Work to complete: Among the entries below, find every line that has "lines" and pull it out.

Information shown:
··········
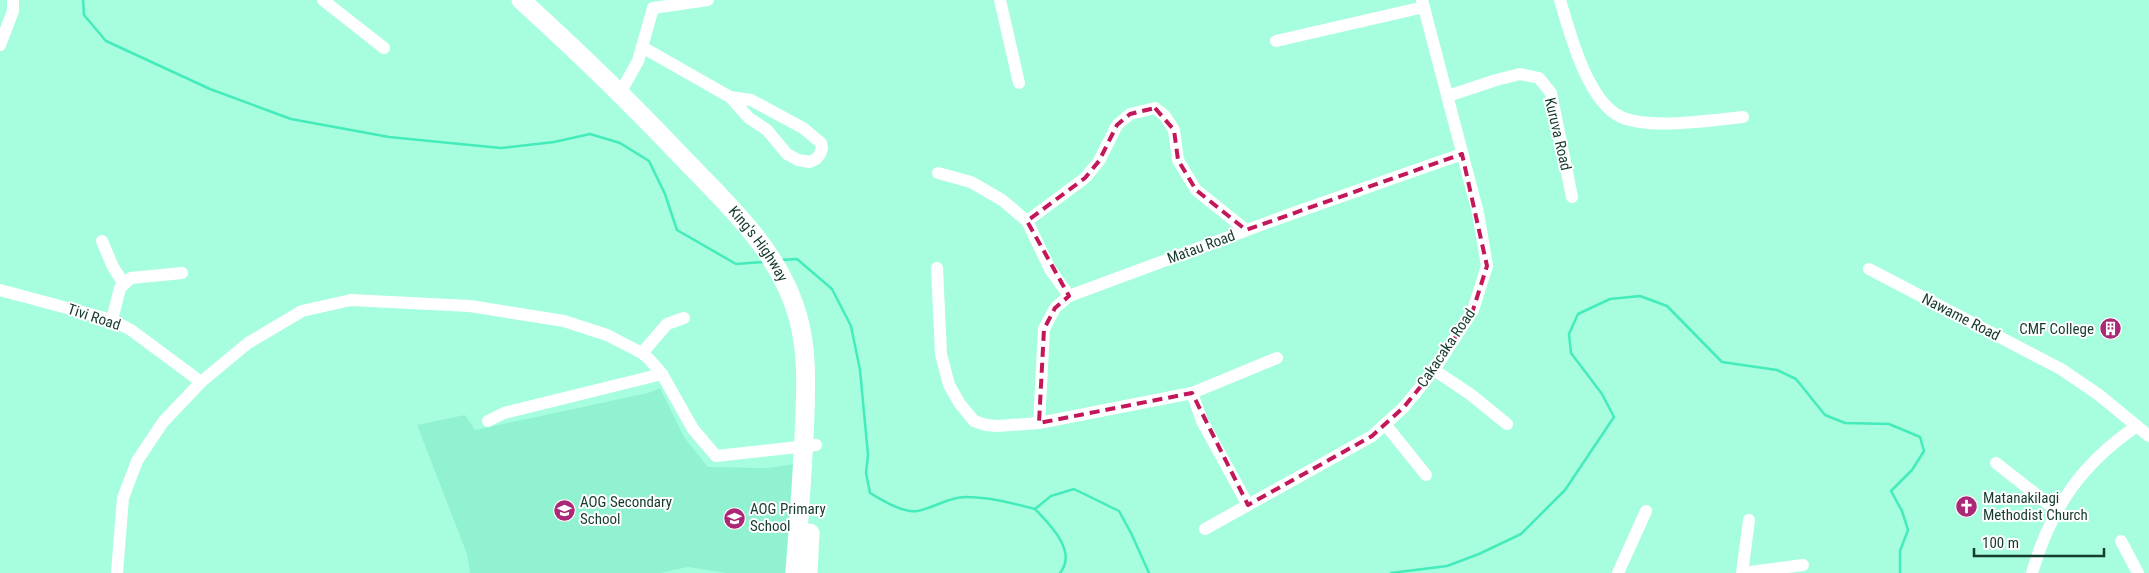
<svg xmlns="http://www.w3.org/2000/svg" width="2149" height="573" font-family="'Roboto Condensed',sans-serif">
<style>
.built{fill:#91f2d1}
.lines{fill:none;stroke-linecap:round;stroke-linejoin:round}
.stream{stroke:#44ebbb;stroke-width:2.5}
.minor{stroke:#fff;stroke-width:12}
.highway{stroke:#fff;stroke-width:19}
.marked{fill:none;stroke:#c2185b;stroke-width:4;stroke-dasharray:10 6;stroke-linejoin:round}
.labels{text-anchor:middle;stroke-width:4;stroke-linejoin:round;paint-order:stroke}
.street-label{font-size:15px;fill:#163b2f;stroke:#fff}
.poi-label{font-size:15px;fill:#163b2f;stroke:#fff;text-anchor:start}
</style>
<rect width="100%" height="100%" fill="#a6fede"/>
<polygon class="built" points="660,388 684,437 708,467 768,468 794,464 785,573 726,573 688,567 660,573 470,573 467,554 417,425 465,415 475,430 648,393"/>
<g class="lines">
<g class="stream">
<polyline points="83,0 84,15 106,41 210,89 291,119 389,137 501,148 554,142 590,134 620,143 649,161 665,194 677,230 736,264 763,262"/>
<path d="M781 260 797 259 832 289 851 326 860 370 868 455 866 473 870 493C882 500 902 513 917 511 932 509 948 497 965 497 989 497 1012 503 1035 509L1051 496 1074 489 1119 511 1131 533 1149 573"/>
<path d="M1035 509C1049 524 1078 551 1060 573"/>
<polyline points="1391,573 1447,566 1479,554 1521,534 1565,490 1614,417 1602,394 1571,353 1569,334 1578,314 1610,299 1640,296 1667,306 1722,362 1777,370 1796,379 1825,415 1845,423 1889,424 1920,437 1924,451 1912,470 1891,491 1902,511 1908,530 1900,551 1900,573"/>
</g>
<g class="minor">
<polyline points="323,0 384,48"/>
<polyline points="1000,0 1019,83"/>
<path d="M1560 0C1570 33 1587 101 1621 117 1650 130 1712 120 1743 117"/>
<polyline points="1276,41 1424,7"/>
<polyline points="0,45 13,11 13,0"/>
<polyline points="642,47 730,97 751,100 803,128 821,143 822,148 820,154 816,159 810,162 798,160 787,154 767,130 749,118 730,97"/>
<polyline points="620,93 638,61 653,8 708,0"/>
<polyline points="1448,96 1496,80 1520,74 1539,78 1551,93 1572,197"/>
<polyline points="938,173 971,182 1002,200 1027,221 1050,269 1069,296"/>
<polyline points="1027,221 1085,178 1099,161 1117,125 1130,114 1155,108 1165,116 1174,130 1178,160 1196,190 1246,230"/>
<polyline points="102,241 113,267 124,284"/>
<polyline points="937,268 941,354 949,385 960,404 974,421 986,425 997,426 1039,423 1192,393 1277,358"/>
<polyline points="1869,269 2061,369 2099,395 2149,436"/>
<polyline points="0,290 112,320 131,330 201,382"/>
<polyline points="112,320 120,288 131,278 182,273"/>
<polyline points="642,353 667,324 684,318"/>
<polyline points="1434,370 1470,394 1507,424"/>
<polyline points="1192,393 1202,421 1248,505"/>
<polyline points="488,421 504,413 662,374"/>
<polyline points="1039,423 1044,329 1055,308 1069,296 1288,215 1462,154"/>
<polyline points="1385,424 1426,475"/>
<polyline points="1996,463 2056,510"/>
<polyline points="1205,529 1372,436 1404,407 1434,370 1473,310 1487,266 1478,213 1422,0"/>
<polyline points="2121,541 2138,573"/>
<polyline points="117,573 123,498 137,461 163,422 201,382 248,343 302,311 351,300 470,306 564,321 607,335 642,353 649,359 662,374 693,429 716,456 816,445"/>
<polyline points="1618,573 1646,511"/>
<polyline points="1742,573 1803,565"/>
<polyline points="1742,573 1749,520"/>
<path d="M2032 573C2051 508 2081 464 2137 426"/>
</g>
<g class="highway">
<path id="s1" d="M521 0C576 50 630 102 681 156 727 204 780 251 798 317 807 349 806 381 805 414 803 467 799 520 795 573"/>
<polyline points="808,573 810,533"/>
</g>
</g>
<path class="marked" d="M1155 108 1174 130 1178 160 1196 190 1246 230 1462 154 1487 266 1473 310 1434 370 1404 407 1372 436 1248 505 1192 393 1039 423 1044 329 1055 308 1069 296 1027 221 1085 178 1099 161 1117 125 1130 114Z"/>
<defs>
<symbol id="building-disc" viewBox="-11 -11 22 22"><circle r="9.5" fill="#aa2875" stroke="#fff"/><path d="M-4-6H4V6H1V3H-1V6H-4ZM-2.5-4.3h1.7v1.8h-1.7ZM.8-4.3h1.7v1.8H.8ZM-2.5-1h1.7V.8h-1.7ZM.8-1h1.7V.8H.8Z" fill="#fff"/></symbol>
<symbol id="church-disc" viewBox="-11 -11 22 22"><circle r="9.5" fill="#aa2875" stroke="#fff"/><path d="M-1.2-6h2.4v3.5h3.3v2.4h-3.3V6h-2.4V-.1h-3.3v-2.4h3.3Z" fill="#fff"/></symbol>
<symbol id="university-disc" viewBox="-11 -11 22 22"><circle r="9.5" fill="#aa2875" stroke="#fff"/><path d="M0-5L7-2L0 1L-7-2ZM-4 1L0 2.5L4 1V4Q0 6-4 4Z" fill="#fff"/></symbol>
<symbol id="school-disc" viewBox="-11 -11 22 22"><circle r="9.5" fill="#aa2875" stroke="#fff"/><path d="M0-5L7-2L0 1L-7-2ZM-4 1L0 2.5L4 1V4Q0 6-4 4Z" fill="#fff"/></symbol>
</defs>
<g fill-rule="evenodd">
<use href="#building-disc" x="2098" y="316" width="25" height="25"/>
<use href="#church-disc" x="1954" y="494" width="25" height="25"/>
<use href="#university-disc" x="552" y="498" width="25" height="25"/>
<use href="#school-disc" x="722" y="506" width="25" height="25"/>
</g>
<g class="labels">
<g class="street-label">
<text transform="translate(1558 134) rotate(77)" y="5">Kuruva Road</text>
<text dy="5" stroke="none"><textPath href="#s1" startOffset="341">King's Highway</textPath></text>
<text transform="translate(1201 247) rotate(-20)" y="5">Matau Road</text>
<text transform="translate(94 317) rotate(18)" y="5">Tivi Road</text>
<text transform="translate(1961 317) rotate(27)" y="5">Nawame Road</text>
<text transform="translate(1446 348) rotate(-56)" y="5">Cakacaka Road</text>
</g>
<g class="poi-label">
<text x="2094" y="334" text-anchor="end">CMF College</text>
<text x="1983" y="503">Matanakilagi<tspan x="1983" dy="17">Methodist Church</tspan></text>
<text x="580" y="507">AOG Secondary<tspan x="580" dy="17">School</tspan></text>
<text x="750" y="514">AOG Primary<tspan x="750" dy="17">School</tspan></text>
</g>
</g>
<path d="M1974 548v8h130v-8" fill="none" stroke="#163b2f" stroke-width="2.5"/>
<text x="1982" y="548" font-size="15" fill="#163b2f" stroke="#ffffff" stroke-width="4" paint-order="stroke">100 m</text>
</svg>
··········
Result for this task:
.lines{fill:none;stroke-linecap:round;stroke-linejoin:round}
<g class="lines">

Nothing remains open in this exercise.